A Pennsylvania man has been sentenced to one and a half years in jail for, among other crimes, selling access to Energy Department supercomputers at an asking price of $50,000, the FBI announced on Thursday.
Login data sold by Andrew James Miller and accomplices let unauthorized people break into a number of corporate, academic and government computer networks, according to authorities.
Miller attempted to sell an undercover FBI agent access, for tens of thousands of dollars, to two supercomputers that are part of the National Energy Research Scientific Computing Center in Oakland, Calif., a division of the Lawrence Berkeley National Laboratory. The center's employees conduct basic scientific research in fields such as climate change, high energy physics and protein structures, according to the facility's website.
Miller had obtained network access codes sometimes by remotely installing "backdoors" that provided him with universal entry to accounts, called "administrator" privileges. He and his accomplices then sold access to the backdoors and other login data.
Miller -- who was born in 1989, according to court documents -- had pled guilty to conspiracy and computer fraud in August.

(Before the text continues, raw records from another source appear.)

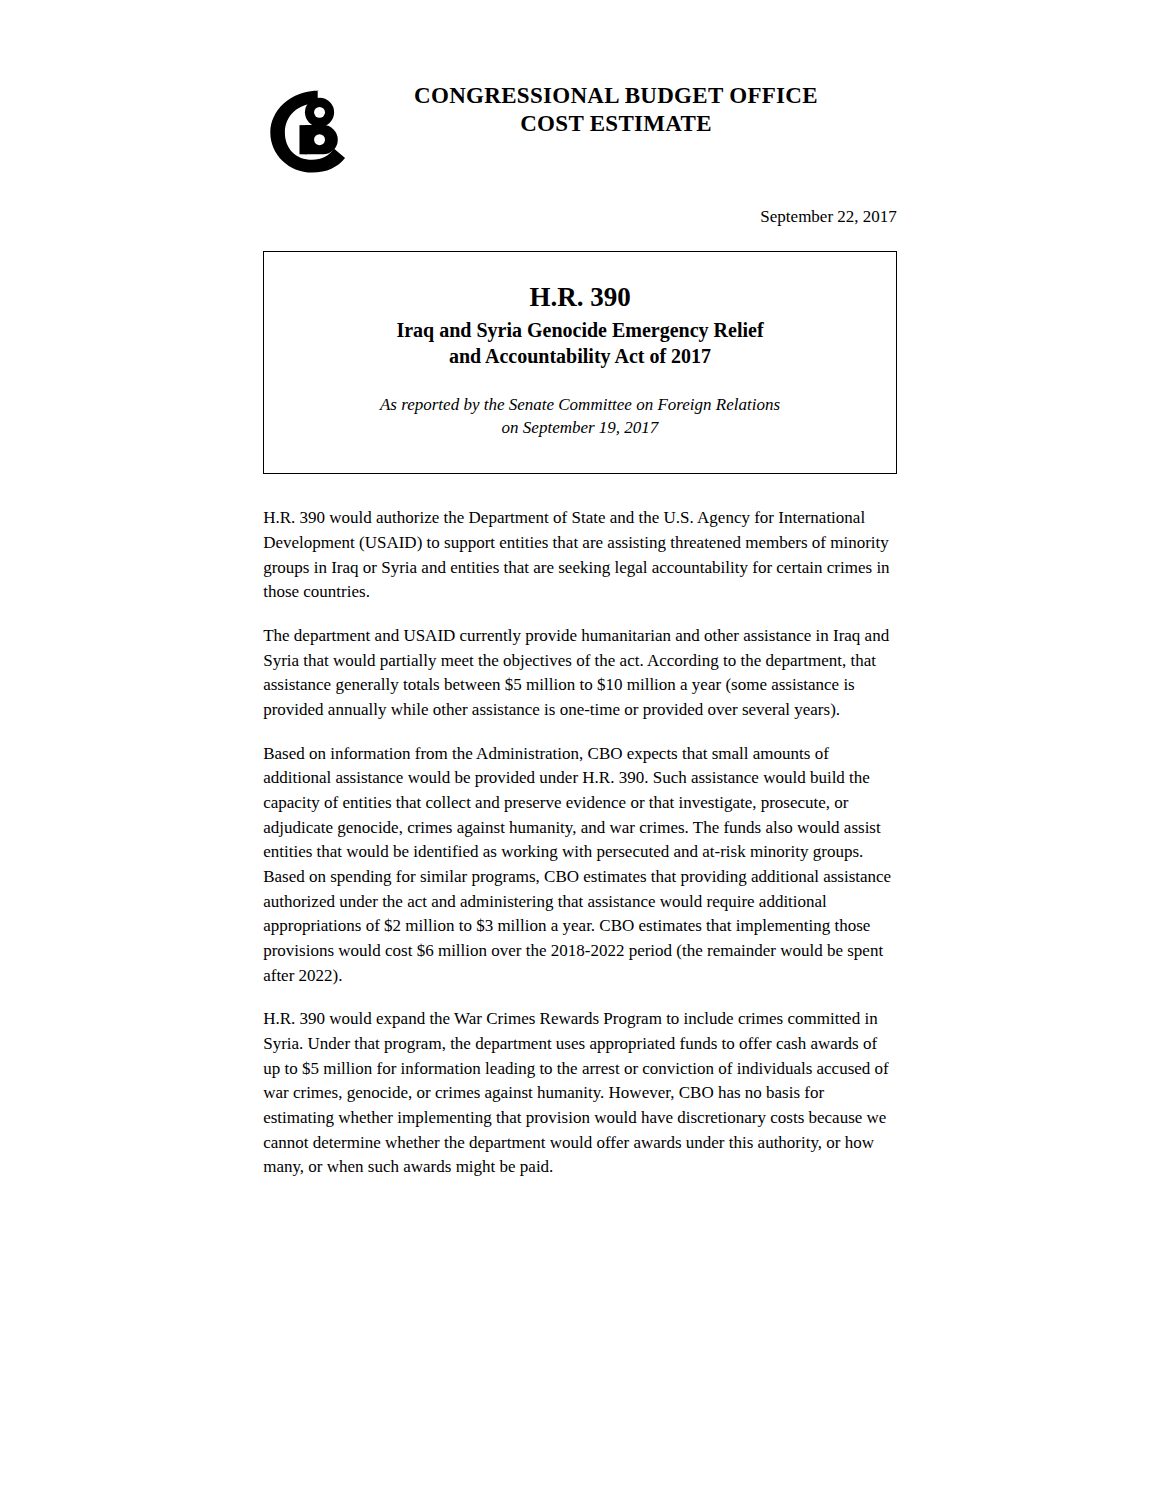CONGRESSIONAL BUDGET OFFICE
COST ESTIMATE
September 22, 2017
H.R. 390
Iraq and Syria Genocide Emergency Relief
and Accountability Act of 2017
As reported by the Senate Committee on Foreign Relations
on September 19, 2017
H.R. 390 would authorize the Department of State and the U.S. Agency for International Development (USAID) to support entities that are assisting threatened members of minority groups in Iraq or Syria and entities that are seeking legal accountability for certain crimes in those countries.
The department and USAID currently provide humanitarian and other assistance in Iraq and Syria that would partially meet the objectives of the act. According to the department, that assistance generally totals between $5 million to $10 million a year (some assistance is provided annually while other assistance is one-time or provided over several years).
Based on information from the Administration, CBO expects that small amounts of additional assistance would be provided under H.R. 390. Such assistance would build the capacity of entities that collect and preserve evidence or that investigate, prosecute, or adjudicate genocide, crimes against humanity, and war crimes. The funds also would assist entities that would be identified as working with persecuted and at-risk minority groups. Based on spending for similar programs, CBO estimates that providing additional assistance authorized under the act and administering that assistance would require additional appropriations of $2 million to $3 million a year. CBO estimates that implementing those provisions would cost $6 million over the 2018-2022 period (the remainder would be spent after 2022).
H.R. 390 would expand the War Crimes Rewards Program to include crimes committed in Syria. Under that program, the department uses appropriated funds to offer cash awards of up to $5 million for information leading to the arrest or conviction of individuals accused of war crimes, genocide, or crimes against humanity. However, CBO has no basis for estimating whether implementing that provision would have discretionary costs because we cannot determine whether the department would offer awards under this authority, or how many, or when such awards might be paid.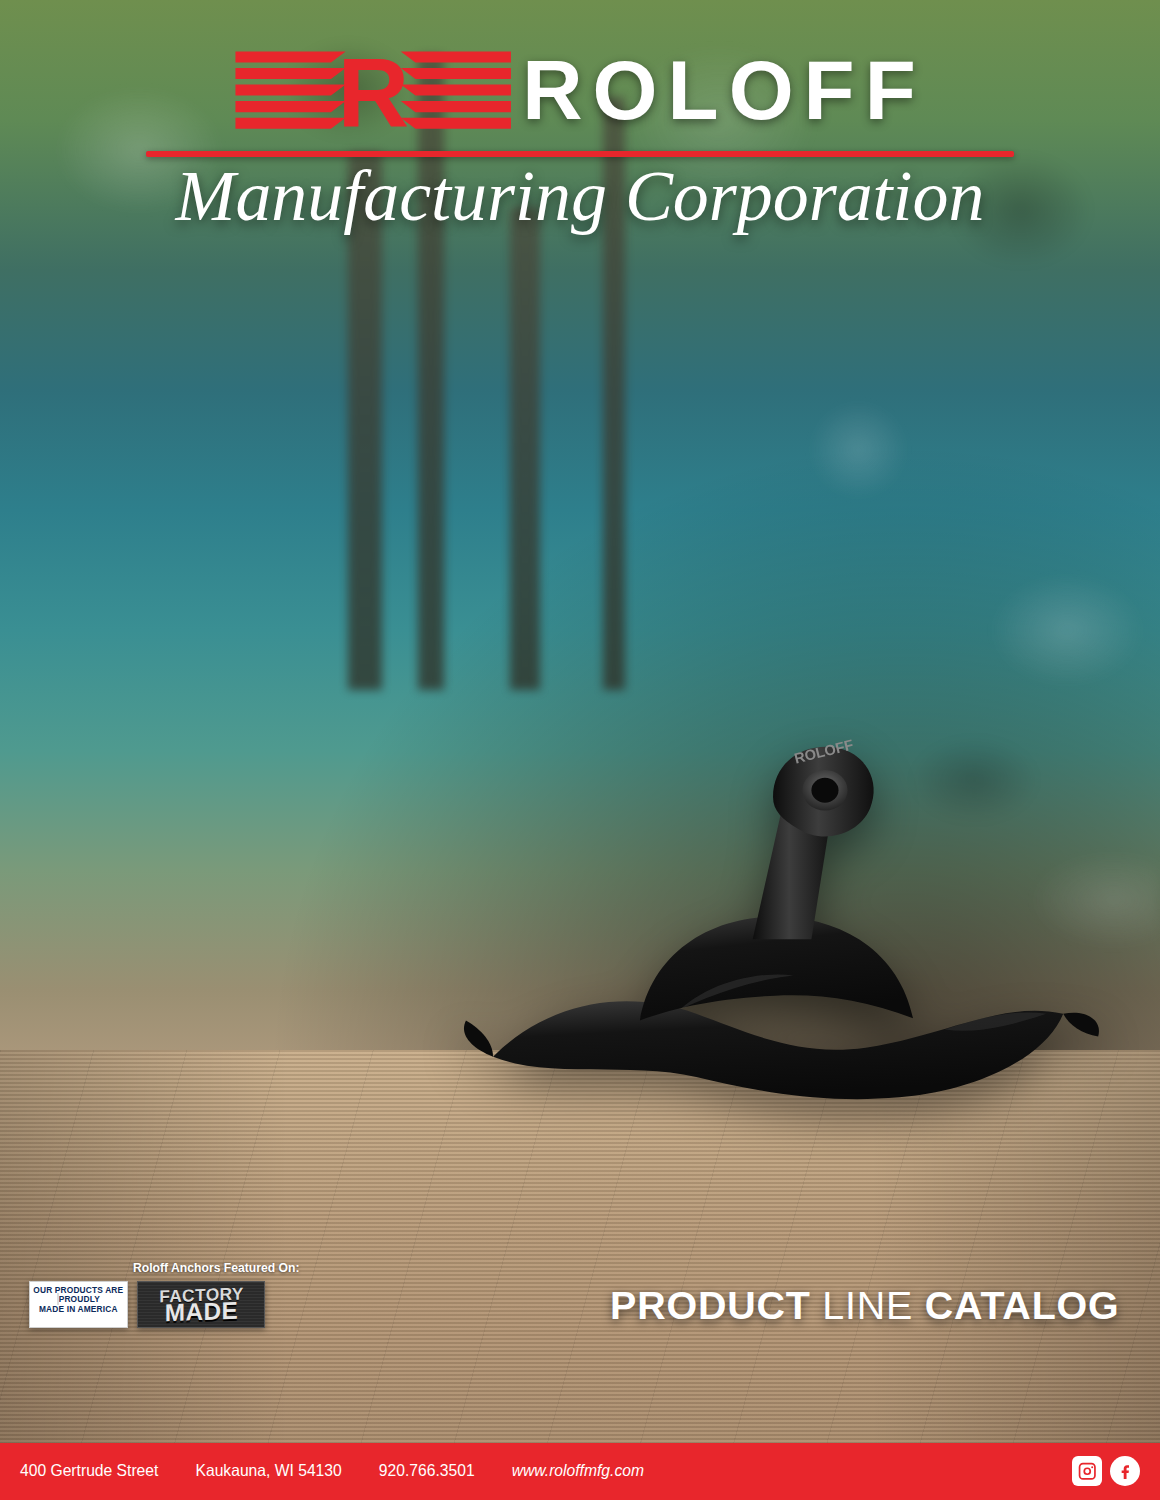ROLOFF
R
ROLOFF
Manufacturing Corporation
Roloff Anchors Featured On:
OUR PRODUCTS ARE PROUDLY
MADE IN AMERICA
FACTORY MADE
PRODUCT LINE CATALOG
400 Gertrude Street Kaukauna, WI 54130 920.766.3501 www.roloffmfg.com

He could have faced up to 15 years in prison. Conspiracy carries a maximum penalty of five years, one of the computer intrusion counts allows for up to five years, and another – involving intentional damage to a private computer –carries a potential10-year sentence.
CORRECTION: An earlier version of this story erroneously linked the National Energy Research Scientific Computing Center to the Lawrence Livermore National Laboratory. The center is a division of the Lawrence Berkeley National Laboratory.